Passage to read »
PUBLIC HEARINGS will be held on the plan to improve the Thai University Central Admission System (TCAS), which has drawn intense criticism in its first year of implementation.
Featuring five rounds, TCAS has been implemented for the 2018 academic year.
Thousands of students have harshly criticised the central university admission system forcing changes to be made while it is in the process of recruiting new students.
The changes have underlined the serious need to revamp TCAS.
“We will conclude on June 29 how to revamp TCAS for the 2019 academic year,” Chusak Limsakul said yesterday in his capacity as the chair of the TCAS-development committee.
He said that following the conclusion, the revamp plan would be presented at public hearings so that relevant authorities could hear the opinions of school students, university students, and universities.
“We expect to announce the new rules of TCAS to the public in August,” Chusak said.
At this point, he said his committee had planned to reduce the time university applicants needed to participate in TCAS.
“For the 2018 academic year, the whole process of five rounds takes about 10 months from last October to next month,” Chusak said.

Prompt » Repeat the article on the TCAS revamp word for word, with no changes.

Records excerpted from a collection »

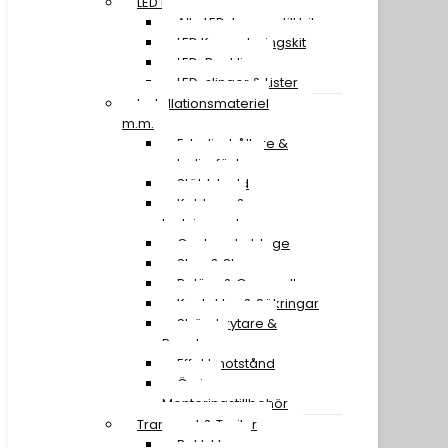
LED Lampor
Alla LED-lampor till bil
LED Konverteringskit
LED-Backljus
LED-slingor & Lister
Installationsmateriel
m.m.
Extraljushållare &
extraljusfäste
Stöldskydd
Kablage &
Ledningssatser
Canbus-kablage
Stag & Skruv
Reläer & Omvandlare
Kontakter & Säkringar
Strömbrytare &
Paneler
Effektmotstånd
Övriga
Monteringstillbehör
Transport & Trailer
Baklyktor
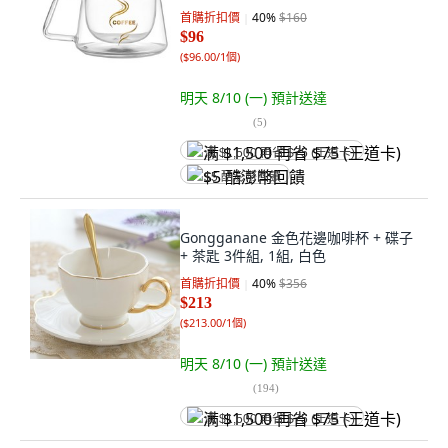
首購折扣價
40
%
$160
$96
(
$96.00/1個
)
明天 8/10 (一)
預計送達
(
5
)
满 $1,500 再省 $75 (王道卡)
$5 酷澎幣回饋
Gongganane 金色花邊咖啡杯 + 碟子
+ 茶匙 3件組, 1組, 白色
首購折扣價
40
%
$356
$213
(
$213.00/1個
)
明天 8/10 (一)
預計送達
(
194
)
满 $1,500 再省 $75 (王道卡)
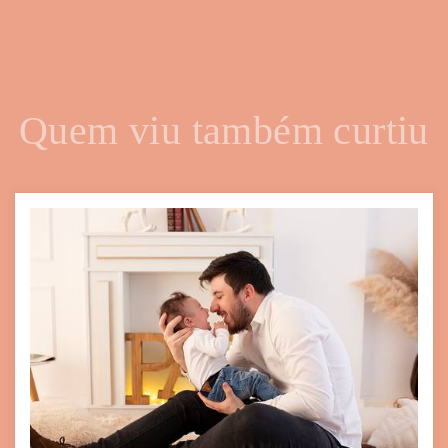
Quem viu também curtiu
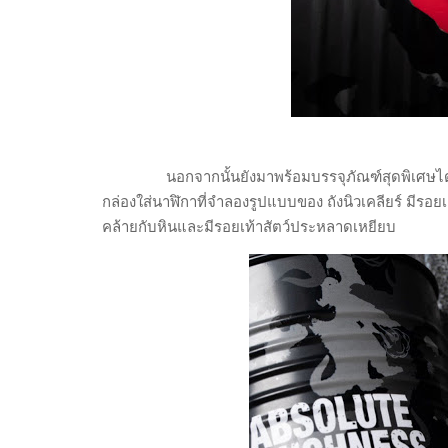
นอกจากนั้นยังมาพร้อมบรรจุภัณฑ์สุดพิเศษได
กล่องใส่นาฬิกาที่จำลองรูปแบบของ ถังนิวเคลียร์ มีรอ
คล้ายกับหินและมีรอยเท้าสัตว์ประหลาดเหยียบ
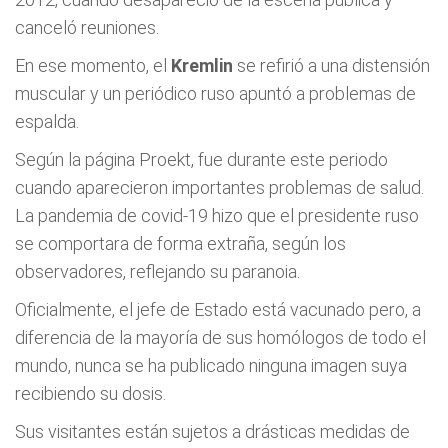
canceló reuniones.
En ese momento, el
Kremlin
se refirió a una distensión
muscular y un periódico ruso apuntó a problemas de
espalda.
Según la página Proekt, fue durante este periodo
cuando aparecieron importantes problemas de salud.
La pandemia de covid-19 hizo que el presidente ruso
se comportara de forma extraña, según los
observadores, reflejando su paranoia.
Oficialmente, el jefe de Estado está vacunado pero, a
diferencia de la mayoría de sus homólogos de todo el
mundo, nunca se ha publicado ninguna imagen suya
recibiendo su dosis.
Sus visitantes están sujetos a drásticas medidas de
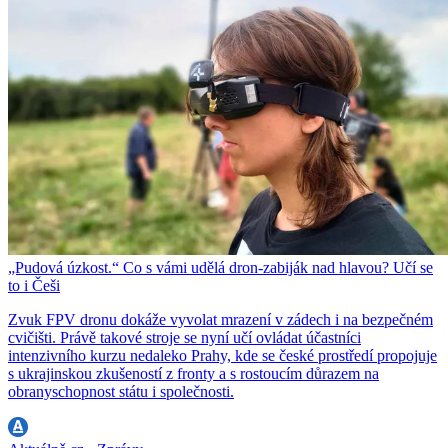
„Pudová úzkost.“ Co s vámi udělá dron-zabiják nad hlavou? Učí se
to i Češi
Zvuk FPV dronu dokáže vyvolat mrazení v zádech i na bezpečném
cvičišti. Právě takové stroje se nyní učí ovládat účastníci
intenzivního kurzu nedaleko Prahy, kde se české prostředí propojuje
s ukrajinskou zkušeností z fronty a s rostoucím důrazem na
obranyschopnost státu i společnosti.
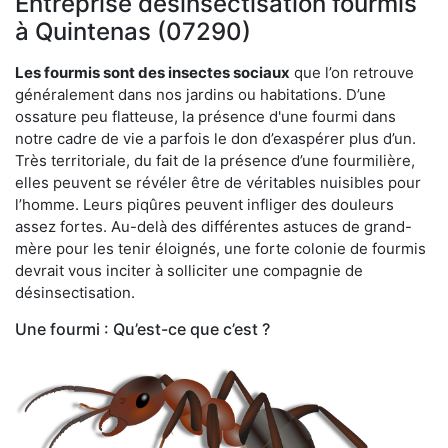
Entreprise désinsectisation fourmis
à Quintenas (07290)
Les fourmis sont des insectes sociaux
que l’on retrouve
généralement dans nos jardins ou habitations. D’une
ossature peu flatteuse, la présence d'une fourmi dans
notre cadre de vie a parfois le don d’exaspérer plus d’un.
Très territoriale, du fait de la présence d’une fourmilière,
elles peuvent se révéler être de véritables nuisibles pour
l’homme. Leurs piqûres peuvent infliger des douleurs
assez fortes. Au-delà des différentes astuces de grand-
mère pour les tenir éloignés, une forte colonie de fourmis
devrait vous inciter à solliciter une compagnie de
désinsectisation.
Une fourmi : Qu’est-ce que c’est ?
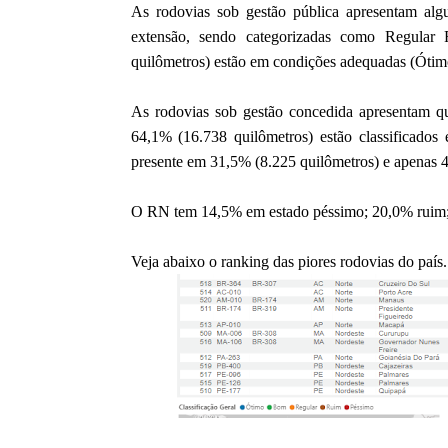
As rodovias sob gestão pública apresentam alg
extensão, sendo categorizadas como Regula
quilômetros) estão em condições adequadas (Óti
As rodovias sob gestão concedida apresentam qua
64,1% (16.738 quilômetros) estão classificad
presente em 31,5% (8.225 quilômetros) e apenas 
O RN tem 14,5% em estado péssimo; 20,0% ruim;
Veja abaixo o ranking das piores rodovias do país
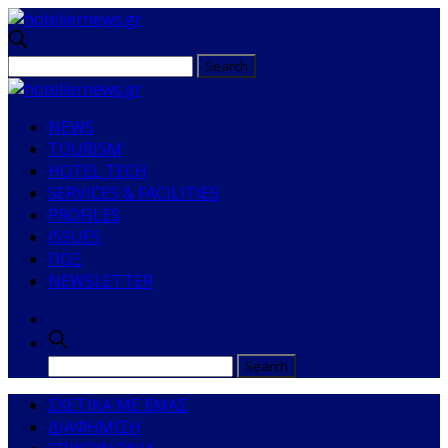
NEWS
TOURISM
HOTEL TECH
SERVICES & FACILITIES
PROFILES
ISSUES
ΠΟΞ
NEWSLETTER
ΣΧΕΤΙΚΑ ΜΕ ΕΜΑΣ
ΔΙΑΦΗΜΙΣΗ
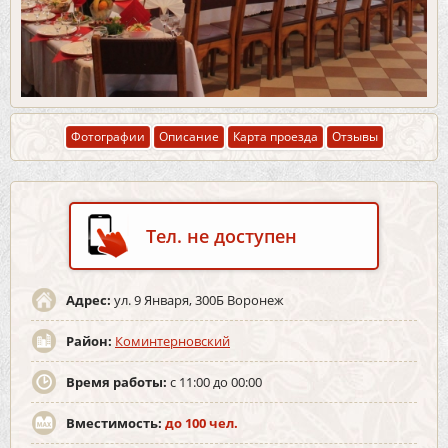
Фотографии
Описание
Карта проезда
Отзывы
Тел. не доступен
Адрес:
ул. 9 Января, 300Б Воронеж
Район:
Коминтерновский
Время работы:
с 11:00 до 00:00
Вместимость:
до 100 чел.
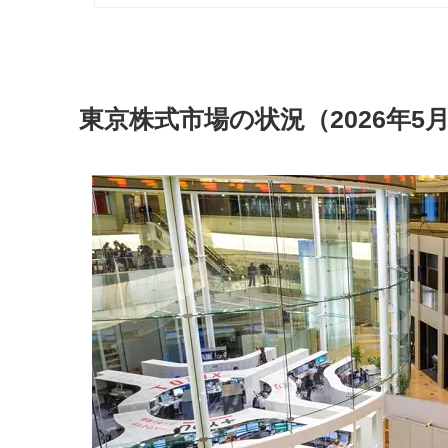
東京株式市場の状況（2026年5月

Written response »
PUBLIC HEARINGS will be held on the plan to improve the Thai University Central Admission System (TCAS), which has drawn intense criticism in its first year of implementation.
Featuring five rounds, TCAS has been implemented for the 2018 academic year.
Thousands of students have harshly criticised the central university admission system forcing changes to be made while it is in the process of recruiting new students.
The changes have underlined the serious need to revamp TCAS.
“We will conclude on June 29 how to revamp TCAS for the 2019 academic year,” Chusak Limsakul said yesterday in his capacity as the chair of the TCAS-development committee.
He said that following the conclusion, the revamp plan would be presented at public hearings so that relevant authorities could hear the opinions of school students, university students, and universities.
“We expect to announce the new rules of TCAS to the public in August,” Chusak said.
At this point, he said his committee had planned to reduce the time university applicants needed to participate in TCAS.
“For the 2018 academic year, the whole process of five rounds takes about 10 months from last October to next month,” Chusak said.